-- START Source passage --

The mystery will rip open Taylor Briggs's well crafted life, estranging his relationship with his best friend Dr. Deepra Chang, leading him into romance with a beautiful, enigmatic painter Stephanie Jacobs, straining his relationship with his mom's best friend Carol Hargrave, causing him to question the surrogate father figure in his life, Dr. Max Lichtenstein.
“Memory is really about seeing through someone else’s eyes” says writer /producer /director/ novelist Bennett Davlin. “and doing it in a way that uses cutting edge science”. One of the minority investors, Dr. Robert Voogt, a leading head injury/ Alzheimer's expert explains that “I was consulted on the film and loved the story so much I invested in the movie. All the science used is accurate.”
“What attracted me most to the project was being able to see through someone else’s eyes” explains actor Billy Zane who catapulted to fame in the top-grossing movie “Titanic”. “Taylor,” explains Zane “is a good guy who now has the memories of committing horrible acts. It opposites, a good and very bad person getting slammed together in one mind that made it most interesting.”
“Deepra is the level headed one,” explains Terry Chen, “always using grounded science to explain away this whole thing. In a way he gets to be the audience second guessing Taylor.” “They grew up together, so these are best friends with history that goes all the way back to the baseball fields of their youth”.
“Carol is a real loner”, explains two time Oscar nominee Ann-Margret, “a quiet, contained person who’s always been there for Taylor, but yet is always on the periphery of his life: standing in the background watching from afar.”
“Max,” explains two time Oscar nominee Dennis Hopper, “is a guy whose wife has died and he’s sort of coasting through life a bit like a ghost. But it’s a really warm relationship that he has with Taylor—something genuine and real.”

-- END Source passage --
-- START Entries supplied --

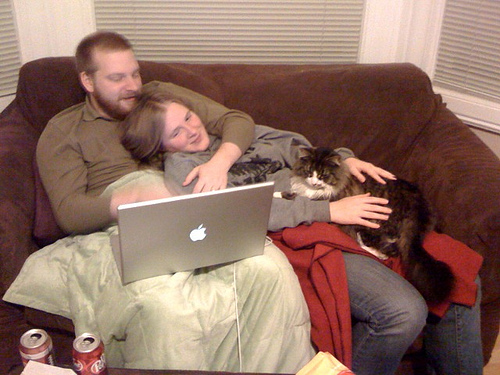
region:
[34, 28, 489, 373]
two people cuddling on the couch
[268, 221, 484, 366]
red blanket on the girl's lap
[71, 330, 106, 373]
red Dr Pepper soda can on the table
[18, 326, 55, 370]
brown football soda can on the table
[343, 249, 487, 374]
blue jeans on the woman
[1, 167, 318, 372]
white blanket on the man's lap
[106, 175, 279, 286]
silver laptop on the man's lap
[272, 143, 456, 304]
white and black cat on the woman's lap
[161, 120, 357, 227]
woman wearing a gray sweatshirt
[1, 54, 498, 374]
brown couch with people sitting on it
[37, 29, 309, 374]
Man sitting on the couch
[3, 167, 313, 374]
Blanket on the man's lap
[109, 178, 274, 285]
Computer on the man's lap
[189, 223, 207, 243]
Apple logo on the computer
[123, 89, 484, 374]
Woman lying in the man's arm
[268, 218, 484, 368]
Blanket on the woman's lap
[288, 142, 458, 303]
Cat lying on the woman's lap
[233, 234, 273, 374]
White cable on the computer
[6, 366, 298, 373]
Table in front the couch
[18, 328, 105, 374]
Two cans of cola on the table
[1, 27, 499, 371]
Two people sitting on a couch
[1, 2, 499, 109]
The white blinds are closed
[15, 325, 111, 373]
Two open soda cans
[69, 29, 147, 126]
The man has a beard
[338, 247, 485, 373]
A pair of blue jeans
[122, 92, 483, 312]
A cat on a woman's lap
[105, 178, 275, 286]
A gray Apple laptop computer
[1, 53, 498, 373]
The couch is brown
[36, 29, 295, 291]
Laptop computer on a man's lap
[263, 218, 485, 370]
A blanket is red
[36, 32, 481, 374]
a man hugging a woman on a couch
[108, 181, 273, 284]
a silver laptop on a man's lap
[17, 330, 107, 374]
two bottle of soda on a table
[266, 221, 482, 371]
a red blanket on woman's lap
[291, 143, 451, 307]
a cat on a red blanket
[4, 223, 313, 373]
a white blanket on man's lap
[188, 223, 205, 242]
white logo of an apple on a laptop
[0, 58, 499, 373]
a brown couch in a living room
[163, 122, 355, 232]
woman wearing a gray sweater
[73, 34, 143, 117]
man with short brown beard and hair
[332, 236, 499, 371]
Woman wearing pants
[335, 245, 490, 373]
Woman is wearing pants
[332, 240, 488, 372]
Woman wearing blue pants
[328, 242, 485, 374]
Woman is wearing blue pants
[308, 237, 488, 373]
Woman wearing jeans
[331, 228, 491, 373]
Woman is wearing jeans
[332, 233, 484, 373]
Woman wearing blue jeans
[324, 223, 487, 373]
Woman is wearing blue jeans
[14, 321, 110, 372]
Cans are on a table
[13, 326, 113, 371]
Soda cans are on a table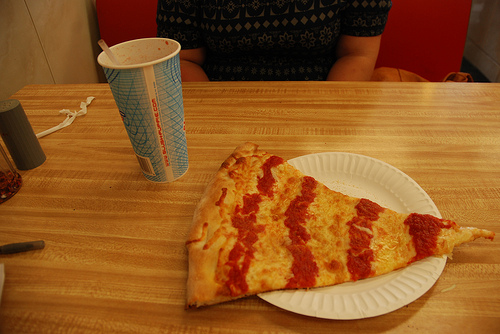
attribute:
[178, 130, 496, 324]
pizza — sliced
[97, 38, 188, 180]
cup — blue, white, paper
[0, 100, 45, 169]
pepper shaker — gray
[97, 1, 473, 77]
bench — red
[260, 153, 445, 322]
plate — paper, white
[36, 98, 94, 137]
straw paper — white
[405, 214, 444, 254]
sauce — red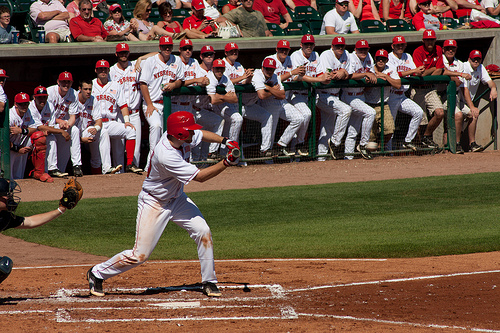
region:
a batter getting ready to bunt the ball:
[91, 110, 240, 306]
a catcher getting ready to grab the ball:
[0, 162, 83, 294]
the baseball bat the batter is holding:
[226, 144, 241, 164]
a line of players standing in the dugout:
[0, 35, 499, 173]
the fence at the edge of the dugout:
[163, 84, 462, 152]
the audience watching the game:
[1, 2, 488, 57]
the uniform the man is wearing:
[93, 130, 226, 304]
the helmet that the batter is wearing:
[162, 109, 200, 142]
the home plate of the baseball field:
[150, 294, 200, 314]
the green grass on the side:
[50, 182, 498, 261]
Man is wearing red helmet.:
[161, 109, 208, 152]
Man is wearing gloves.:
[216, 129, 247, 176]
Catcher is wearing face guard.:
[0, 170, 30, 229]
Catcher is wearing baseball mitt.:
[50, 172, 92, 218]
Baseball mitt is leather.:
[47, 175, 94, 220]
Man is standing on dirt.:
[78, 105, 252, 328]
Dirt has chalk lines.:
[16, 253, 307, 331]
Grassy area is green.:
[0, 162, 499, 264]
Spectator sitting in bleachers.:
[1, 0, 499, 45]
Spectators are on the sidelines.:
[1, 0, 498, 57]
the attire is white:
[126, 158, 225, 303]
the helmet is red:
[164, 110, 196, 135]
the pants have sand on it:
[121, 224, 170, 288]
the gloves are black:
[47, 168, 97, 217]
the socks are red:
[123, 141, 146, 167]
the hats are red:
[136, 18, 476, 61]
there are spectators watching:
[25, 21, 487, 29]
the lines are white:
[103, 290, 282, 331]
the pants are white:
[276, 101, 385, 144]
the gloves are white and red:
[224, 136, 256, 165]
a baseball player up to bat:
[82, 112, 256, 309]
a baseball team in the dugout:
[12, 28, 497, 155]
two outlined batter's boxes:
[48, 279, 314, 331]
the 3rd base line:
[289, 254, 499, 294]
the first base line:
[299, 302, 497, 332]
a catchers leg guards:
[21, 126, 61, 188]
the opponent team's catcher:
[0, 168, 90, 286]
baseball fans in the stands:
[18, 0, 498, 47]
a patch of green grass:
[92, 173, 482, 253]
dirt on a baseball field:
[0, 246, 499, 331]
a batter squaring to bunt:
[84, 111, 244, 296]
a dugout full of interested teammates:
[12, 27, 491, 168]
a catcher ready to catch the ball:
[0, 172, 82, 278]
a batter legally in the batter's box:
[52, 257, 287, 307]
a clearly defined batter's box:
[48, 268, 288, 308]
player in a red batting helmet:
[85, 110, 247, 302]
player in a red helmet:
[82, 108, 252, 297]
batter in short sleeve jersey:
[83, 112, 245, 309]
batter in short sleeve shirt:
[85, 110, 256, 299]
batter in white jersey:
[83, 109, 245, 294]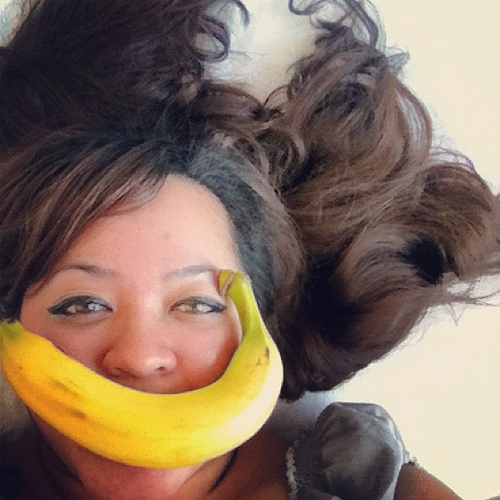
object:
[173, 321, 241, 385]
cheek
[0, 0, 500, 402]
hair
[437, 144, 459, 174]
ground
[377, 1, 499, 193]
sheets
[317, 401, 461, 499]
shoulder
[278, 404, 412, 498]
cloth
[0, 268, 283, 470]
peel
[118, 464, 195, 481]
chin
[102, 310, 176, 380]
nose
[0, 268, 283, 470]
banana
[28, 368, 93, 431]
spot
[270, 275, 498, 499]
wall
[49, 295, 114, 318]
eye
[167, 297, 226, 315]
eye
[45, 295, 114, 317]
makeup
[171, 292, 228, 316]
makeup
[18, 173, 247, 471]
woman's face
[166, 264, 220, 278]
eyebrows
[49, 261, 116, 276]
eyebrows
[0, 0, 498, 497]
surface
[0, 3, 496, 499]
lady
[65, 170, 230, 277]
forehead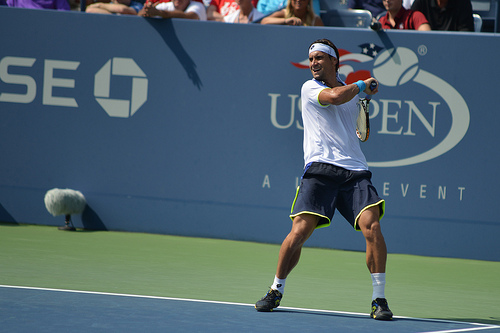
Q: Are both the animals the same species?
A: Yes, all the animals are cows.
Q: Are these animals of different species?
A: No, all the animals are cows.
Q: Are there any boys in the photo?
A: No, there are no boys.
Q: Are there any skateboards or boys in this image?
A: No, there are no boys or skateboards.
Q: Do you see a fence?
A: No, there are no fences.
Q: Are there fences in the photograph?
A: No, there are no fences.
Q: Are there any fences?
A: No, there are no fences.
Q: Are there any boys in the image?
A: No, there are no boys.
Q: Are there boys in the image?
A: No, there are no boys.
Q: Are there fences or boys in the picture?
A: No, there are no boys or fences.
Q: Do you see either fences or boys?
A: No, there are no boys or fences.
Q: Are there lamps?
A: No, there are no lamps.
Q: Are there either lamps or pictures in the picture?
A: No, there are no lamps or pictures.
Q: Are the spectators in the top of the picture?
A: Yes, the spectators are in the top of the image.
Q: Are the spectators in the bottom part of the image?
A: No, the spectators are in the top of the image.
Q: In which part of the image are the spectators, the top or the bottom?
A: The spectators are in the top of the image.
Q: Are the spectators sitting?
A: Yes, the spectators are sitting.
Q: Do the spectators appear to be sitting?
A: Yes, the spectators are sitting.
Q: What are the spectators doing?
A: The spectators are sitting.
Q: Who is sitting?
A: The spectators are sitting.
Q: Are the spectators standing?
A: No, the spectators are sitting.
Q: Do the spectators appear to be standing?
A: No, the spectators are sitting.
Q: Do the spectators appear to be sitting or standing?
A: The spectators are sitting.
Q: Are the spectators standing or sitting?
A: The spectators are sitting.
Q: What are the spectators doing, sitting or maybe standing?
A: The spectators are sitting.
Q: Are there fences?
A: No, there are no fences.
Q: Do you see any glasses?
A: No, there are no glasses.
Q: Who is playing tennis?
A: The man is playing tennis.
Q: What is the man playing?
A: The man is playing tennis.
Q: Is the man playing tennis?
A: Yes, the man is playing tennis.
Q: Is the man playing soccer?
A: No, the man is playing tennis.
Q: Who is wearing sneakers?
A: The man is wearing sneakers.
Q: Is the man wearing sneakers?
A: Yes, the man is wearing sneakers.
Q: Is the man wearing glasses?
A: No, the man is wearing sneakers.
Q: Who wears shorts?
A: The man wears shorts.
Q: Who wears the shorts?
A: The man wears shorts.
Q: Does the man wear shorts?
A: Yes, the man wears shorts.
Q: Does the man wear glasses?
A: No, the man wears shorts.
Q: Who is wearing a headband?
A: The man is wearing a headband.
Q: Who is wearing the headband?
A: The man is wearing a headband.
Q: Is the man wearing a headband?
A: Yes, the man is wearing a headband.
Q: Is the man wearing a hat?
A: No, the man is wearing a headband.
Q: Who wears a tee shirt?
A: The man wears a tee shirt.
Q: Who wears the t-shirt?
A: The man wears a tee shirt.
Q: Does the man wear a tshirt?
A: Yes, the man wears a tshirt.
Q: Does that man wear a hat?
A: No, the man wears a tshirt.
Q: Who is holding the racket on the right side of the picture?
A: The man is holding the tennis racket.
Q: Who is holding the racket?
A: The man is holding the tennis racket.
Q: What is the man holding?
A: The man is holding the racket.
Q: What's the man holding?
A: The man is holding the racket.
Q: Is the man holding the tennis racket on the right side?
A: Yes, the man is holding the racket.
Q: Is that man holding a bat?
A: No, the man is holding the racket.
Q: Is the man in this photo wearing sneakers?
A: Yes, the man is wearing sneakers.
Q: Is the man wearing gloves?
A: No, the man is wearing sneakers.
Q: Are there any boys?
A: No, there are no boys.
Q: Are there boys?
A: No, there are no boys.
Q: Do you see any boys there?
A: No, there are no boys.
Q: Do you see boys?
A: No, there are no boys.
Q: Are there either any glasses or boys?
A: No, there are no boys or glasses.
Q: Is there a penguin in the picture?
A: No, there are no penguins.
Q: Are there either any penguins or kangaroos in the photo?
A: No, there are no penguins or kangaroos.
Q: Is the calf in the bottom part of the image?
A: Yes, the calf is in the bottom of the image.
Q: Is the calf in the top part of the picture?
A: No, the calf is in the bottom of the image.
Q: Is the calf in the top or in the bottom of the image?
A: The calf is in the bottom of the image.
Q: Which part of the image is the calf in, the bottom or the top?
A: The calf is in the bottom of the image.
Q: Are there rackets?
A: Yes, there is a racket.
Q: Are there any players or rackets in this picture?
A: Yes, there is a racket.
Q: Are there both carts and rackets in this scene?
A: No, there is a racket but no carts.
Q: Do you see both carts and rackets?
A: No, there is a racket but no carts.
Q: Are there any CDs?
A: No, there are no cds.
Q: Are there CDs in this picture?
A: No, there are no cds.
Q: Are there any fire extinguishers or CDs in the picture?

-- END Entries supplied --

Things to do >>
A) Say whether each statement agrees with the film write-up, answering yes or no and quoting the deciding words: (i) Dr. Robert Voogt invested in the movie after being consulted on it; (ii) Ann-Margret describes Carol as someone at the center of Taylor's life; (iii) Dennis Hopper says Max's wife left him.
B) Extract the part of the film write-up starting at "The mystery will" and ending at "Dr. Max Lichtenstein.", word for word.
The material shown after the film write-up is separate from it.

Answers to the exercises >>
A)
(i) Yes: "I was consulted on the film and loved the story so much I invested in the movie."
(ii) No: "always on the periphery of his life: standing in the background watching from afar."
(iii) No: "is a guy whose wife has died"

B)
The mystery will rip open Taylor Briggs's well crafted life, estranging his relationship with his best friend Dr. Deepra Chang, leading him into romance with a beautiful, enigmatic painter Stephanie Jacobs, straining his relationship with his mom's best friend Carol Hargrave, causing him to question the surrogate father figure in his life, Dr. Max Lichtenstein.